— Патти, — ласково прошептала Барбара. — Расскажи же мне, тебе станет легче.
— Дело в Нолане, — призналась Патриция, не в силах больше сдерживаться.
— Вы поругались? — предположила сестра.
Патриция покачала головой.
— Все гораздо сложнее. — И она кратко пересказала Барбаре все происшедшее.
— Да как он посмел! — в гневе завопила Барбара, когда Патриция поведала, что Нолан обвинил ее в намерении шантажировать Вивьен. — Боже, это же нелепо. Как подумаю, сколько времени мы потратили, убеждая родителей и деда, что не надо окружать нас телохранителями, будто мы уроды какие-то. Сколько проблем у нас с тобой было из-за того, что наша семья так богата. Ты не сказала ему, что нам совершенно незачем кого бы то ни было шантажировать? Что мы с тобой росли, боясь доверять кому-либо, особенно мужчинам, потому что любого из них могли привлечь не мы, а наши деньги. Господи, тяжело же ему придется, когда он узнает правду!
Патриция печально улыбнулась.
— Нет, Барбара, ничего такого не будет. Нолан хочет меня, но он меня не любит. И я не смогу его видеть теперь, когда он знает, что я к нему испытываю… — Она помолчала. — Ну почему все так уверены, что мы с ним — пара! А я хочу улететь домой зализывать раны. — Тут Патриция умоляюще посмотрела на сестру. — Барбара, сделай кое-что для меня!
— Нет.
— Но я же тебе еще не сказала, что именно!
— Все равно. Чувствую, что мне это не понравится.
— Но тут нет ничего плохо, я бы сама это обязательно сделала для тебя, — уговаривала Патриция.
Барбара с подозрением уставилась на сестру. Та сделала глубокий вдох и решилась:
— Притворись, что ты — это я.
— Что? Но семья…
— Его семья, — поправила Патриция. — Я хочу, чтобы ты увиделась с Ноланом и сказала, что ненавидишь его и не желаешь больше видеть.
— Вот это да! — присвистнула Барбара.
— Можешь оскорблять его как угодно, — продолжала Патриция. — Чем хуже, тем лучше. Пусть он думает, что ему только показалось, будто я люблю его.
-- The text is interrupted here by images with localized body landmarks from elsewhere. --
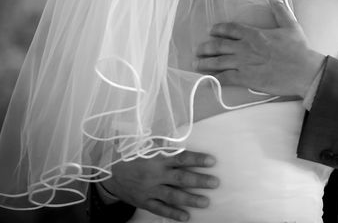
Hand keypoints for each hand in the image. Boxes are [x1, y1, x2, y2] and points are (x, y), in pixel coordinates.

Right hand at [102, 151, 217, 221]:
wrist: (106, 171)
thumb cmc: (129, 153)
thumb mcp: (144, 143)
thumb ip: (162, 144)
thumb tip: (180, 139)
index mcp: (156, 157)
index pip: (181, 158)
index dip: (197, 159)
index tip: (212, 161)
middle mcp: (155, 174)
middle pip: (181, 178)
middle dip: (199, 181)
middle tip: (215, 183)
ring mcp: (149, 189)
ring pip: (173, 196)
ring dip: (190, 199)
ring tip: (206, 202)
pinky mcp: (143, 201)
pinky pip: (160, 209)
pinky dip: (172, 214)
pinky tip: (186, 217)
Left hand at [195, 0, 324, 96]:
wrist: (303, 71)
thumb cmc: (298, 49)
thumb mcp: (291, 25)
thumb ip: (280, 10)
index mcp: (254, 34)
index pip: (230, 28)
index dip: (218, 29)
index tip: (211, 31)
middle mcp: (244, 48)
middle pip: (218, 45)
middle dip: (205, 47)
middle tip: (198, 49)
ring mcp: (243, 64)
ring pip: (217, 62)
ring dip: (204, 63)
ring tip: (196, 64)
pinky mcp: (245, 79)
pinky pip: (224, 78)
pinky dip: (213, 79)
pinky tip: (206, 80)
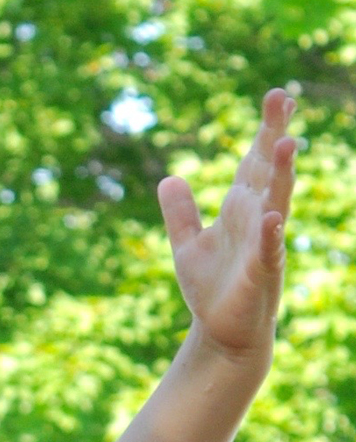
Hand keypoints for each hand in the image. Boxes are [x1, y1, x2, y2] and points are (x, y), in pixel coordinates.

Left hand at [161, 88, 296, 360]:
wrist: (219, 332)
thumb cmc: (211, 288)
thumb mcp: (186, 245)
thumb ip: (180, 213)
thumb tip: (169, 178)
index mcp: (240, 207)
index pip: (254, 161)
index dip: (263, 129)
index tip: (275, 95)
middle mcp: (257, 217)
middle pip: (268, 169)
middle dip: (273, 134)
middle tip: (281, 98)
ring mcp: (263, 243)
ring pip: (276, 201)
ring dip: (281, 174)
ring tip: (285, 143)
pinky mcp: (260, 272)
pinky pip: (268, 249)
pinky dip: (269, 233)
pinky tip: (271, 216)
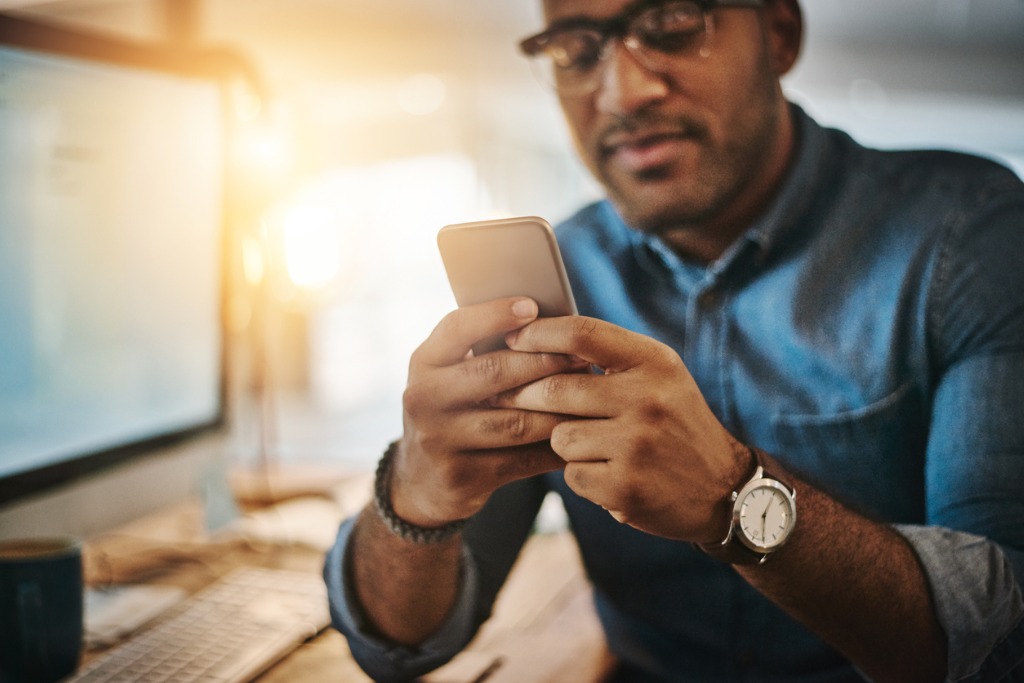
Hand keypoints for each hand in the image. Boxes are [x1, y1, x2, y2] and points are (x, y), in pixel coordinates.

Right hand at [392, 297, 587, 527]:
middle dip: (545, 362)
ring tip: (591, 398)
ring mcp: (439, 441)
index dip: (495, 314)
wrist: (421, 479)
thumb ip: (481, 351)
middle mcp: (423, 399)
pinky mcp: (461, 477)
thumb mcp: (449, 376)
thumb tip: (547, 321)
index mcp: (423, 363)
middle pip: (494, 372)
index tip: (532, 306)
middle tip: (583, 358)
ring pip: (515, 422)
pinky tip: (580, 437)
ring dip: (559, 410)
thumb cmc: (453, 410)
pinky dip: (555, 448)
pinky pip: (522, 460)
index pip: (456, 328)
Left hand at [495, 316, 750, 541]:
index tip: (511, 338)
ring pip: (558, 436)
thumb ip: (609, 356)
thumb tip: (534, 339)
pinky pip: (572, 474)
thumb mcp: (658, 376)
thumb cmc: (675, 423)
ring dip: (563, 442)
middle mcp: (648, 400)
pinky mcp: (626, 487)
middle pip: (556, 388)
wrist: (722, 488)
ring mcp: (637, 445)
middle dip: (526, 396)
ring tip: (594, 445)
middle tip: (512, 399)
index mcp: (654, 363)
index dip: (538, 333)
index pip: (582, 333)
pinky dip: (581, 475)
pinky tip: (608, 474)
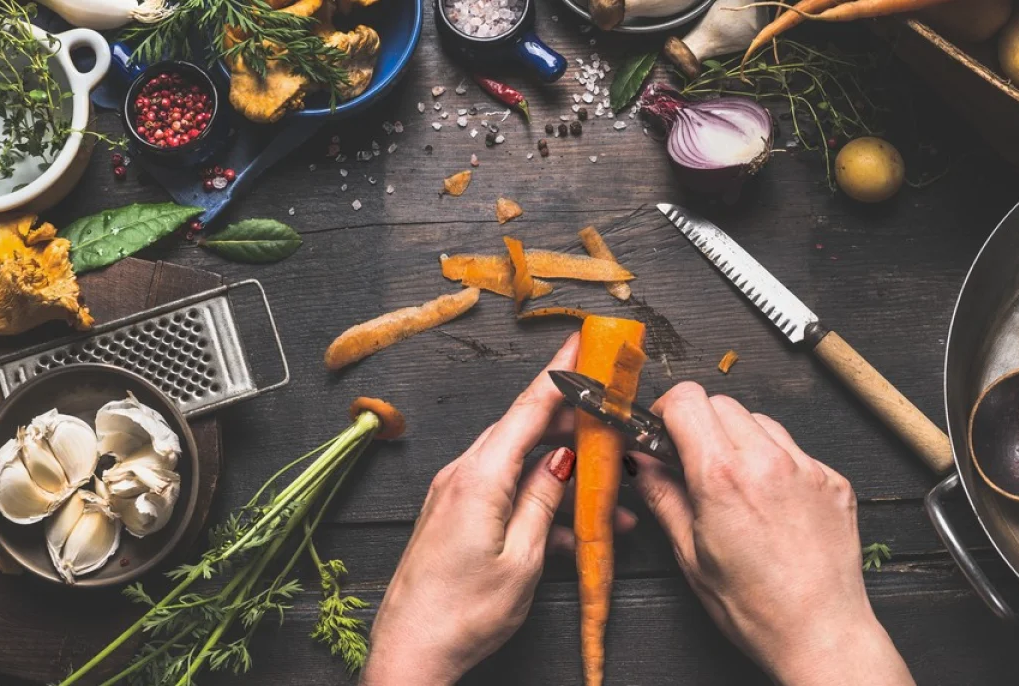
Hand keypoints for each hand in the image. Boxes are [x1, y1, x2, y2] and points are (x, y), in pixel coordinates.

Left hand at [361, 334, 633, 684]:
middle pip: (524, 430)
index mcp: (479, 478)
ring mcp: (454, 495)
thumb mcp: (522, 560)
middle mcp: (462, 476)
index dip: (560, 373)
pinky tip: (571, 530)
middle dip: (570, 422)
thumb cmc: (461, 615)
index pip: (527, 408)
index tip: (582, 341)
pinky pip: (503, 492)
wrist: (410, 652)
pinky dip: (538, 502)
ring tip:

Пусть возненавидит меня так, чтобы в будущем ему и говорить обо мне не хотелось.
— А здорово он тебя достал.
— Пойми, у меня самой не хватит сил. — Патриция закрыла лицо руками. — Я так люблю его! И не смогу сделать вид, что ненавижу, если окажусь рядом. А так… скажу всем, что мы поссорились и я улетаю одна.
— Им это не понравится. Они хотят пробыть тут не меньше месяца.
— Но они поймут, особенно мама. Она же увидит, что мне больно, и уговорит папу и дедушку. А потом… Так сделаешь? — умоляюще спросила Патриция.
— А зачем еще нужны сестры-близнецы? — хмуро спросила Барбара.
И они крепко обнялись.
Барбара безжалостно поддразнивала сестру с тех пор, как та объяснила ей, что собирается делать с ванной в небольшом домике, который купила не на деньги семьи, а на собственные заработки.
— Чего ты добиваешься? — Она рассмеялась. — Ты же сразу выдаешь себя с головой!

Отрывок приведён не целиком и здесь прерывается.